Obregon objects that he did not bring this action pursuant to 28 U.S.C. § 2241, but rather that he brings this action pursuant to 28 U.S.C. § 2254. However, the Report and Recommendation explicitly states that Obregon's petition is properly brought under § 2254 rather than § 2241, and this Court agrees. See White v. Lambert, 370 F.3d 1002, 1005-07 (9th Cir, 2004) (§ 2254 is the exclusive avenue for challenging constitutionality of continued detention by prisoner in state custody pursuant to a state court judgment), overruled on other grounds, Hayward v. Marshall, 603 F.3d 546, 555 (9th Cir. 2010) (en banc); Montue v. Department of Corrections, 279 Fed.App'x 506 (9th Cir. 2008) (challenge to denial of parole brought in a § 2241petition properly dismissed because such challenges can only properly be brought in a § 2254 petition); Sass v. California Board of Prison Terms, 461 F.3d 1123, 1126 (9th Cir. 2006) (§ 2254 is exclusive vehicle for state prisoner challenging parole board decision), overruled on other grounds, Hayward, 603 F.3d at 555. Obregon may have been confused that the Report and Recommendation even mentions § 2241, but his issue was raised by the state, which argued in its answer that the petition should be viewed under § 2241 rather than § 2254. ( See Doc. 12 at 5-6.) The Report and Recommendation rejects the state's position and instead recommends that this Court find that the petition is properly brought under § 2254.

Obregon objects that he has a constitutional right to be released upon the service of his required court-ordered "mandatory minimum" sentence, and that his constitutional rights have been violated by the state's continued detention of him beyond January 14, 2014. Contrary to Obregon's arguments, he is not being held beyond the date his sentence expired and his sentence was not "commuted" to January 14, 2014. Rather, January 14, 2014, was merely the date that Obregon first became eligible for parole because he had served the mandatory minimum of two-thirds of his total forty-two year sentence. Thus, the Court will reject Obregon's objection that he is being held after his sentence expired.

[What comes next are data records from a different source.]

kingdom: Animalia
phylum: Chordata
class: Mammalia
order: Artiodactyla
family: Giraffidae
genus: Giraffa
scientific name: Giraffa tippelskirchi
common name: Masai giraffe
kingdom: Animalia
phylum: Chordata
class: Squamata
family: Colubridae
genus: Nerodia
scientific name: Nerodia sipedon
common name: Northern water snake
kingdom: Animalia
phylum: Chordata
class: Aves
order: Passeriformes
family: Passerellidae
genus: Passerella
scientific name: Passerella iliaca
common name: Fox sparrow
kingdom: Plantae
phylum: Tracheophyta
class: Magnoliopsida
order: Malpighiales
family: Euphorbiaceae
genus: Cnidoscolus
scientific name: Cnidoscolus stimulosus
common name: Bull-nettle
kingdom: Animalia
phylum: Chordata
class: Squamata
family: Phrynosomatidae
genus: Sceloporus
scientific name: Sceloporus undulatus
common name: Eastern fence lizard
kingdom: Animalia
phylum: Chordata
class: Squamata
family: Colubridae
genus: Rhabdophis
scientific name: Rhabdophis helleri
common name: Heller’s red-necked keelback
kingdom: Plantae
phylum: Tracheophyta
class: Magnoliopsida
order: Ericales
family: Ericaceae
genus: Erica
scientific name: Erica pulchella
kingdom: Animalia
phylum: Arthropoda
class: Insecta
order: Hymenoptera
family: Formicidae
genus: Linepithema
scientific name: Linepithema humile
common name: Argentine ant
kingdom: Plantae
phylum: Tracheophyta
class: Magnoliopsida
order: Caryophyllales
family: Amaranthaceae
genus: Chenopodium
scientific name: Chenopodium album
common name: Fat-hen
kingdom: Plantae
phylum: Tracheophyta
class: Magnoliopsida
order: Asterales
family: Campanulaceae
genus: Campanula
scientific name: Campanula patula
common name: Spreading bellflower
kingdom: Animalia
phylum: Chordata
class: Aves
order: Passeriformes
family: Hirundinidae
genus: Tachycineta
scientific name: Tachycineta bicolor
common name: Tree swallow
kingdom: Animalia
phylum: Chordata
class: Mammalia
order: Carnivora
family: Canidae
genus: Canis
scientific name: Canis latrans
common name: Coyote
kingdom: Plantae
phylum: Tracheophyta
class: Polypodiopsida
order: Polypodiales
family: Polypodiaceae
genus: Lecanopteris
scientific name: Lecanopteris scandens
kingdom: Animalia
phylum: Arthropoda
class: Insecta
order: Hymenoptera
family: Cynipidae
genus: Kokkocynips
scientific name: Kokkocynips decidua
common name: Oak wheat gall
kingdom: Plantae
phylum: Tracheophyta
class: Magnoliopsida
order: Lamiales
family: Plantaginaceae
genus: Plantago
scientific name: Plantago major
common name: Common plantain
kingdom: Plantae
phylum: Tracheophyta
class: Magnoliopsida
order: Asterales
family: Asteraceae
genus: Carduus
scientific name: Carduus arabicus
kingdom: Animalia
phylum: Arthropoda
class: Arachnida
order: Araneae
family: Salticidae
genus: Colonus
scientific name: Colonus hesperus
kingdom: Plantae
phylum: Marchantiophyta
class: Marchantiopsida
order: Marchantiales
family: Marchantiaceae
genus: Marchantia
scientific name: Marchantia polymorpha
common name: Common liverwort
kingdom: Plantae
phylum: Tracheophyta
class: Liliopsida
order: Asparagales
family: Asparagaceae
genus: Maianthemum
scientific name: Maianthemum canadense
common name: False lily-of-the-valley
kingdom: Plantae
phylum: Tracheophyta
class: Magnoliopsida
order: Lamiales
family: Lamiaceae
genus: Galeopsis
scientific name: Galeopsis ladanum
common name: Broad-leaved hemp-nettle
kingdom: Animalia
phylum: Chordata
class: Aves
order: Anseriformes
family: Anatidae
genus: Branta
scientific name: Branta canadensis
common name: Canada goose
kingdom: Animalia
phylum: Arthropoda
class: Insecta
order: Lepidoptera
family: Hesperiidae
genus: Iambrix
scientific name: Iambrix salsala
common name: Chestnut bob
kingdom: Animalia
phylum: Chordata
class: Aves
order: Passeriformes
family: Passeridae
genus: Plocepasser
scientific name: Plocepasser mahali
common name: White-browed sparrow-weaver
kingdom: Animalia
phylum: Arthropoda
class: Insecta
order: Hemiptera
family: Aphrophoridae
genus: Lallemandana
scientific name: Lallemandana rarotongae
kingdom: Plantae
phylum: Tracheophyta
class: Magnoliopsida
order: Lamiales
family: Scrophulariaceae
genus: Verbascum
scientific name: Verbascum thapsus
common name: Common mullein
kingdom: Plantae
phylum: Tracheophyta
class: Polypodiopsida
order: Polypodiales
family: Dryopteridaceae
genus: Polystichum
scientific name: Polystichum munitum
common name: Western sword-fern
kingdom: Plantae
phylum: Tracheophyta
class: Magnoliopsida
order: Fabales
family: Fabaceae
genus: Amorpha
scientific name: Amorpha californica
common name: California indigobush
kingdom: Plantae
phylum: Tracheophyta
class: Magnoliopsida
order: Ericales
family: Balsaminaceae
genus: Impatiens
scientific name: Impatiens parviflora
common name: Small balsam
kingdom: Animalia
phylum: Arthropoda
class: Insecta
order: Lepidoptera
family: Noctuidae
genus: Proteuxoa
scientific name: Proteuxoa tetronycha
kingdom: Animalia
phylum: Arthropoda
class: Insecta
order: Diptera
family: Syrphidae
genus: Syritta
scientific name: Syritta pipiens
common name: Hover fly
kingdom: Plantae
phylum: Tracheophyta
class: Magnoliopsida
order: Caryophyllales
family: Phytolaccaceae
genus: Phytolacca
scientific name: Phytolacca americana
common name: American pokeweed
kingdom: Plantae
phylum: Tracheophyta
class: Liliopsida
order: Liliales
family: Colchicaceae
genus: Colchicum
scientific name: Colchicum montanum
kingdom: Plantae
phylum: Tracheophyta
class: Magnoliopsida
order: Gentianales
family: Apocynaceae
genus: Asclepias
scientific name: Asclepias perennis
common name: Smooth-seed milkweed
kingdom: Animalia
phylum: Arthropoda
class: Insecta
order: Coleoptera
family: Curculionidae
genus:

Further, that Obregon became eligible for parole on January 14, 2014, does not mean that he had the right to be released on that date. See Greenholtz v. Nebraska Penal Inmates, 442 U.S. 1, 7 (1979) (no constitutional right to be released before expiration of a valid sentence). To the contrary, where a state, such as Arizona, provides for release on parole, Due Process requires only that the state have fair procedures in place for seeking such release, and this Court's review of the denial of parole is limited to the application of the state's procedures. See Swarthout v. Cooke, 562 U.S. 216, 220 (2011). Obregon does not challenge the state's procedures for seeking parole, or how those procedures were applied to him. Accordingly, the Court will reject Obregon's objection that he had the right to be released on January 14, 2014, and his challenges to the denial of parole.

IT IS ORDERED that the Magistrate Judge's Report and Recommendation (Doc. 14) is accepted and adopted by the Court.

IT IS FURTHER ORDERED that the petitioner's Petition Under 28 U.S.C. § 2254 for a Writ of Habeas Corpus by a Person in State Custody is Denied and that this action is dismissed. The Clerk of the Court shall enter judgment accordingly.

IT IS FURTHER ORDERED that no certificate of appealability shall be issued and that the petitioner is not entitled to appeal in forma pauperis because the petitioner has not made a substantial showing of the denial of a constitutional right in that he has failed to demonstrate that reasonable jurists would find the Court's assessment of his constitutional claims to be debatable or wrong.